The only force powerful enough to deny a Master of the Universe a co-op? The super, man.
Facing a co-op board is a tense situation for people who are used to being top dog, a time when their job, portfolio, bichon frise, and trophy wife will be examined, judged, and quite possibly found wanting. Worst of all, a snub might not even come from a fellow Master of the Universe. As Hall Willkie of Brown Harris Stevens explains, “Being rude to a super or a doorman can be the kiss of death.”
While the guy who fixes the sink might not seem important, giving him attitude could cost you that gorgeous classic six. “Word can get back if you’re obnoxious to the concierge or the super,” says Jane Bayard of Ashforth Warburg. “They have feelings and they have the ears of the proper people.” It’s not that the board seeks out the super’s opinion necessarily, says Gumley Haft Kleier president Michele Kleier, but “if he’s well-liked and he’s been there for a while, he certainly has some influence on what the board members think.”
In other words, being able to buy and sell anyone in the lobby doesn’t mean you should act like you might. Willkie tries to gently impress on clients that “their dealings should be polite and professional, because it’s a reflection on them to the board.” And they should not, as Bayard puts it, think they can “say anything to the unimportant person.”
Bayard represented one couple that was in contract to buy an apartment but wound up being deep-sixed after they just couldn’t hold back from visiting the place repeatedly. “People don’t understand the repercussions of being a nuisance,” she says. “If any privilege is abused before approval, the board will probably hear about it.”

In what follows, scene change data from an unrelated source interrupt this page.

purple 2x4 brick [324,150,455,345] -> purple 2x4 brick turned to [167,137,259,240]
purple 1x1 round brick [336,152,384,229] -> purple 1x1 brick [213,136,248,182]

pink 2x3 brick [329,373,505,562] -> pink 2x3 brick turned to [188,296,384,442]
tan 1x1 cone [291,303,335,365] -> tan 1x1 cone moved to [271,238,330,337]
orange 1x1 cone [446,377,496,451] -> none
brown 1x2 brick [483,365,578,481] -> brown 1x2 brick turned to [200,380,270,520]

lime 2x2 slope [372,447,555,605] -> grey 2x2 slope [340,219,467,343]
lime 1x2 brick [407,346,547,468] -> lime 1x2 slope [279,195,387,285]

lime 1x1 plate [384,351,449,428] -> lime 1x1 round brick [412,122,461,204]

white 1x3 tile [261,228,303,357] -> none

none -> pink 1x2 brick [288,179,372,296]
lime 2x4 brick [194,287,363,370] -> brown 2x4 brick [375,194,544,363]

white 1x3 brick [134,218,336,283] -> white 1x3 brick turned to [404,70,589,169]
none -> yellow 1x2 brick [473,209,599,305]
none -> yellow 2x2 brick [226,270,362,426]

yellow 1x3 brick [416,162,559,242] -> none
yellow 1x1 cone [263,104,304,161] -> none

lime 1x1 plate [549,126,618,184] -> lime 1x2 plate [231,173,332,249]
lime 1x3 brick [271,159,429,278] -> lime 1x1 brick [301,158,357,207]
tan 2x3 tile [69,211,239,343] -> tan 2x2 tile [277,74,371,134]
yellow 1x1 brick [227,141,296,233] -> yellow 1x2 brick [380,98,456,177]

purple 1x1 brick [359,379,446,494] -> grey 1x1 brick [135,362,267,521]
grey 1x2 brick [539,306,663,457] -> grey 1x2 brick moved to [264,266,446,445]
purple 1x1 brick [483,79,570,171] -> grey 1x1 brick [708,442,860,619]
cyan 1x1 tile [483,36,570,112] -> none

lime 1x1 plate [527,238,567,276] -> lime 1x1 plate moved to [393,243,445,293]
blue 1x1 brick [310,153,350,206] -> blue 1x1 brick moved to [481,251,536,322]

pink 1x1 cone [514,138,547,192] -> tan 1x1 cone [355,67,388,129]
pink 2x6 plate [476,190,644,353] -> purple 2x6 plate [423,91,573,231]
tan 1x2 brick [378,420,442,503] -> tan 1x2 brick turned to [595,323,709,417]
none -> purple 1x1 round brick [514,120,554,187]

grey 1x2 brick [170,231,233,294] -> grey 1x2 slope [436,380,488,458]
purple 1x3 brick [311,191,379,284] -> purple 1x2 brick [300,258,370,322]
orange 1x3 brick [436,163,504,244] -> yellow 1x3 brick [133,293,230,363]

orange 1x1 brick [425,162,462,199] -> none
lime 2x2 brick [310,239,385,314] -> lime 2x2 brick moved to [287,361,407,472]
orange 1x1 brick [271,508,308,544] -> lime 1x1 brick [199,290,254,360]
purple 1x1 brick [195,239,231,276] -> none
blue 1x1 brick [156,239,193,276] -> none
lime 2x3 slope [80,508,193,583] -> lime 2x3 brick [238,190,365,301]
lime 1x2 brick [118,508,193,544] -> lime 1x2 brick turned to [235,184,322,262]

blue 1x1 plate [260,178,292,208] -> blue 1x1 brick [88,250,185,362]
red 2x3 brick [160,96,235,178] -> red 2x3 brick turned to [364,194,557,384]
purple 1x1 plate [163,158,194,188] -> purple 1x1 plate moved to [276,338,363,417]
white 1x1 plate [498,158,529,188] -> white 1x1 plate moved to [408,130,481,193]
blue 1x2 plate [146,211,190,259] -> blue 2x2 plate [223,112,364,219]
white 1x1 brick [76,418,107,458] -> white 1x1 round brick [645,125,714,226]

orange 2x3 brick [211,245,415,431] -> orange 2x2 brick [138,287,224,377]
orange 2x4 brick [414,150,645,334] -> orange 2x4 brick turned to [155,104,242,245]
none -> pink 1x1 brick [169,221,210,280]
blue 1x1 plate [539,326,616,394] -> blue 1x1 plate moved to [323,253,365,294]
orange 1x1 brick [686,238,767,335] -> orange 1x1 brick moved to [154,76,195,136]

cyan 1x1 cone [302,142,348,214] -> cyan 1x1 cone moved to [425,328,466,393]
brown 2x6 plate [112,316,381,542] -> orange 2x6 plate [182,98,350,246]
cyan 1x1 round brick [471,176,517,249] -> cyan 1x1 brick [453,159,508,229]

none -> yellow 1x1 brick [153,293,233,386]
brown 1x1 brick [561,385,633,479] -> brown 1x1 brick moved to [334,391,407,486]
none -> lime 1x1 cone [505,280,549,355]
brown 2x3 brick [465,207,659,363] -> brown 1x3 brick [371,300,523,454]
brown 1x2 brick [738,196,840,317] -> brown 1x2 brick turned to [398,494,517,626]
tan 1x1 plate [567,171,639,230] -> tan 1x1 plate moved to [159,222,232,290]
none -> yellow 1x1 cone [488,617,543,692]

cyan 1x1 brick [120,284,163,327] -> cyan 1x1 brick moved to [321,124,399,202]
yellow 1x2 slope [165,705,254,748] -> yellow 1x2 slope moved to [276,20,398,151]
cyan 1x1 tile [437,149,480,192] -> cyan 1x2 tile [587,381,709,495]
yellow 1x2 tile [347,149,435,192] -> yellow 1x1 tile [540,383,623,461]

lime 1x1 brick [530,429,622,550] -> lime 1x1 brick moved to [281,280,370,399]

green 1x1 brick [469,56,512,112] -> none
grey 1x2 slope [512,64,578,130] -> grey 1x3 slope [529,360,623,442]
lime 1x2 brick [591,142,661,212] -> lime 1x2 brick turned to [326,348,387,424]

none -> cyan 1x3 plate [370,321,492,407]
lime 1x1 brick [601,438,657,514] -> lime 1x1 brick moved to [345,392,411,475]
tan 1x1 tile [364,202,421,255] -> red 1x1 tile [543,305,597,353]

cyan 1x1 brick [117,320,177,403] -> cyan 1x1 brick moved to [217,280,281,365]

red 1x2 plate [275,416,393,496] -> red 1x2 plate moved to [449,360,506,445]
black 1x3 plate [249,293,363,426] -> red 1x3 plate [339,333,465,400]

Kleier agrees that serial visits are a common screw-up: One of her clients went back to visit an apartment sixteen times. But the coup de grâce might have been when that client told the super, “This is the ugliest lobby I’ve seen on Park Avenue. I really hope that they’re going to redecorate it.” The super just happened to mention that to the board member who’d redecorated the lobby a year before. He didn’t get in.
LISSA TOWNSEND RODGERS
Divorce, Hotelier Style
Schrager Checks In
Ian Schrager has been scoping out real estate beyond Astor Place, and this time it’s not for one of his minimalist hotels. The master hotelier ponied up $5.4 million for an eight-room, 2,800-square-foot apartment at 101 Central Park West for his estranged wife, Rita Norona, and their two daughters. (William B. May’s Roger Erickson was the broker.) Even though Harrison Ford is a neighbor, “the apartment is not spectacular,” says one broker who’s been there, “but it has four rooms facing the park, so it gets a lot of light.” Still, she’ll be better off than some of the guests at her ex’s new Astor Place hotel, which will include Japanese-commuter-hotel, bunk-bed-style compartment-rooms. Schrager’s only worry: the co-op board. “This building is far more restrictive than most on the Upper West Side,” the broker says. Hey, it wasn’t easy to get into Studio 54, either. Schrager had no comment.
5 East 22nd Street
3-bed, 2.5-bath, 2,000-square-foot condo. Ask: $2.5 million. Sell: $2.4 million. Charges and taxes: $1,904. One day on the market.
On the very few days this California-based bank president is actually in New York, “views are his thing,” says Gloria Sokolin of Fox Residential Group, who, with her partner, Judy Woodfin, has sold him three city pads. The other two are in the Evans Tower on East 84th Street. He bought this one, with views of the Empire State and Chrysler Buildings, to reduce his in-town commute: “He’s on the board of a major dance company and figured that since he spends all his time after work downtown, he might as well live there.”
59 West 12th Street
1-bed, 1-bath, 900-square-foot condo. Ask: $1.2 million. Sell: $1.4 million. Charges and taxes: $1,317. Three weeks on market.
Remember when $530,000 was big money downtown? Back in 1988, Douglas Elliman’s Ogden Starr decided not to show this place to a then-client, longtime Calvin Klein creative director Zack Carr, because he “said he wanted two bedrooms.” Oops: Carr ended up seeing the place through another broker, fell in love, and bought it for what was “a lot of money for those days.” Starr was recently vindicated: When the place came on the market this past January (following Carr’s death in December), a client offered $1.4 million to win it in a bidding war.